Task description: Please resume the press release on the Digital Realty and DuPont Fabros merger, writing on from its last sentence.

Excerpt to read:

□ □ □ □

SAN FRANCISCO and WASHINGTON , June 9, 2017 /PRNewswire/ -- Digital Realty (NYSE: DLR), a leading global provider of data center, colocation and interconnection solutions, and DuPont Fabros (NYSE: DFT), a leading owner, developer, operator and manager of enterprise-class, carrier-neutral, large scale multi-tenant data centers, announced today they have entered into a definitive agreement under which DuPont Fabros will merge with Digital Realty in an all-stock transaction. The consummation of the transaction is subject to customary closing conditions, including approval by the shareholders of Digital Realty and DuPont Fabros. Under the terms of the agreement, DuPont Fabros shareholders will receive a fixed exchange ratio of 0.545 Digital Realty shares per DuPont Fabros share, for a transaction valued at approximately $7.6 billion in enterprise value.
Transaction Delivers Key Strategic and Financial Benefits
- Enhances Ability to Serve Top U.S. Metro Areas: DuPont Fabros' portfolio is concentrated in top U.S. data center metro areas across Northern Virginia , Chicago and Silicon Valley . The transaction will help grow Digital Realty's presence in strategic, high-demand metro areas with strong growth prospects, while achieving significant diversification benefits for DuPont Fabros' shareholders from the combination with Digital Realty's existing footprint of 145 properties across 33 global metropolitan areas.
- Expands Hyper-Scale Product Offering: DuPont Fabros' 12 purpose-built, in-service data centers will significantly expand Digital Realty's hyper-scale product offering and improve its ability to meet the rapidly growing needs of cloud and cloud-like customers, in addition to enterprise customers undertaking the shift to a hybrid cloud architecture. Conversely, the transaction enables DuPont Fabros to address a broader set of customers' data center requirements, with the addition of Digital Realty's colocation and interconnection product offerings.
- Solidifies Blue-Chip Customer Base: DuPont Fabros' impressive roster of blue-chip customers will further enhance the credit quality of Digital Realty's existing customer base. On a combined basis, investment grade or equivalent customers will represent more than 50% of total revenue. The transaction also significantly reduces DuPont Fabros' customer concentration. The combined company's top three customers will account for approximately 18% of revenue compared to 57% for the top three customers of DuPont Fabros on a standalone basis.

□ □ □ □

Material provided:
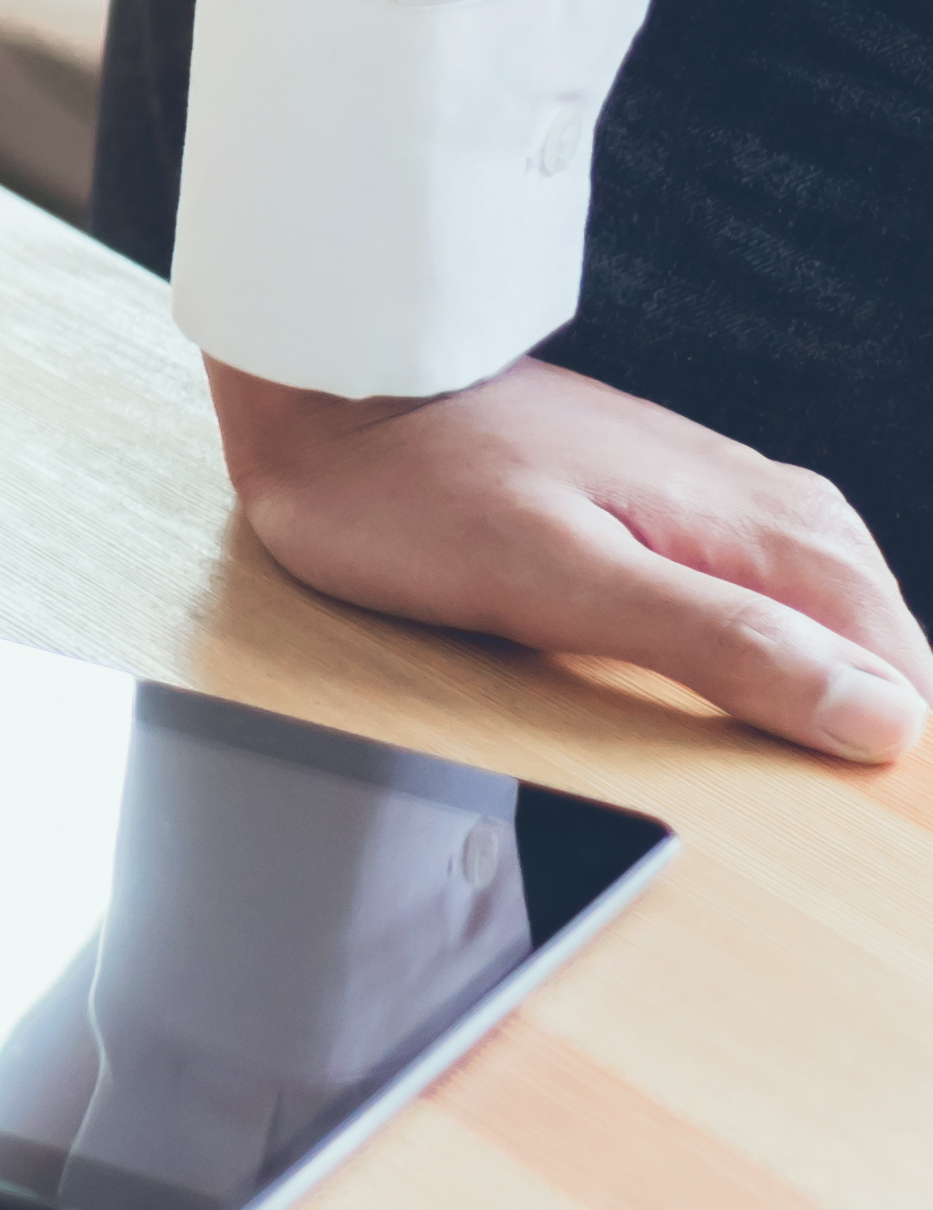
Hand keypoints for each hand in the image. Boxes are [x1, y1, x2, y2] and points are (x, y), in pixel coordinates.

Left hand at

□ □ □ □

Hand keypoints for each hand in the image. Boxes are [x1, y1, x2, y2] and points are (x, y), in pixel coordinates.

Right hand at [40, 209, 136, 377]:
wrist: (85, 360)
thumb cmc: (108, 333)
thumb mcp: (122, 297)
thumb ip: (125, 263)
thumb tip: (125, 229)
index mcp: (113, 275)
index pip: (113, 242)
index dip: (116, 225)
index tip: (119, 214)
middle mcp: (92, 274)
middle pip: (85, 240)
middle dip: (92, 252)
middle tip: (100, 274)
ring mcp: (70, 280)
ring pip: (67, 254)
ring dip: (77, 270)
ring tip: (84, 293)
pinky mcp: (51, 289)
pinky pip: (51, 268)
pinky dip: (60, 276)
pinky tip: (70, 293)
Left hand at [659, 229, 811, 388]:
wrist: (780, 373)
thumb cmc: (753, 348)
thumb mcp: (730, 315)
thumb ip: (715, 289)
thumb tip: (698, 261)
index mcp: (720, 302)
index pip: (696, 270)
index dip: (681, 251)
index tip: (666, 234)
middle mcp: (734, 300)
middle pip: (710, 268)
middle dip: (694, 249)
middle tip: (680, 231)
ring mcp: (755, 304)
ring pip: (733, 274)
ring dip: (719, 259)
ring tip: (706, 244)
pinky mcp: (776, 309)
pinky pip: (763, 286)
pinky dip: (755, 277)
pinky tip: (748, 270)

□ □ □ □

Response box:
- Development Pipeline Provides External Growth Potential: DuPont Fabros' six data center development projects currently under construction are 48% pre-leased and represent a total expected investment of approximately $750 million , and amount to roughly a 26% expansion of its standalone critical load capacity. These projects are located in Ashburn , Chicago , Santa Clara and Toronto , all metro areas where Digital Realty has an existing presence. These six projects are expected to be delivered over the next 12 months, representing a solid pipeline of future growth potential. In addition, DuPont Fabros owns strategic land holdings in Ashburn and Oregon , which will support the future delivery of up to 163 megawatts of incremental capacity, along with 56 acres of land recently acquired in Phoenix .
- Size and Scale Generate Incremental Benefits: The two companies' operating models are highly complementary, and the combined organization is expected to provide the most comprehensive product offering in the data center sector. Given the enhanced size and scale, the combined company is also expected to have the most efficient cost structure and the highest EBITDA margin of any U.S.-based publicly-traded data center REIT.
- Creates Substantial Anticipated Cost Efficiencies and Financial Benefits: The combination of the two companies is expected to create an opportunity to realize up to $18 million of annualized overhead savings, resulting from both companies' complementary business operations. Upon closing, the transaction is expected to be immediately accretive to financial metrics, and is expected to further improve balance sheet strength.
"This strategic and complementary transaction significantly enhances Digital Realty's ability to support the growth of hyper-scale users in the top U.S. data center metro areas, while providing meaningful customer and geographic diversification for DuPont Fabros ," said A. William Stein, Digital Realty's Chief Executive Officer. "The combination is expected to generate both operating and financial benefits, and I'd like to congratulate Scott Peterson, Mark Walker and their team on successfully negotiating the largest transaction in our company's history, a combination that we believe will enhance our ability to create significant long-term value for both sets of shareholders."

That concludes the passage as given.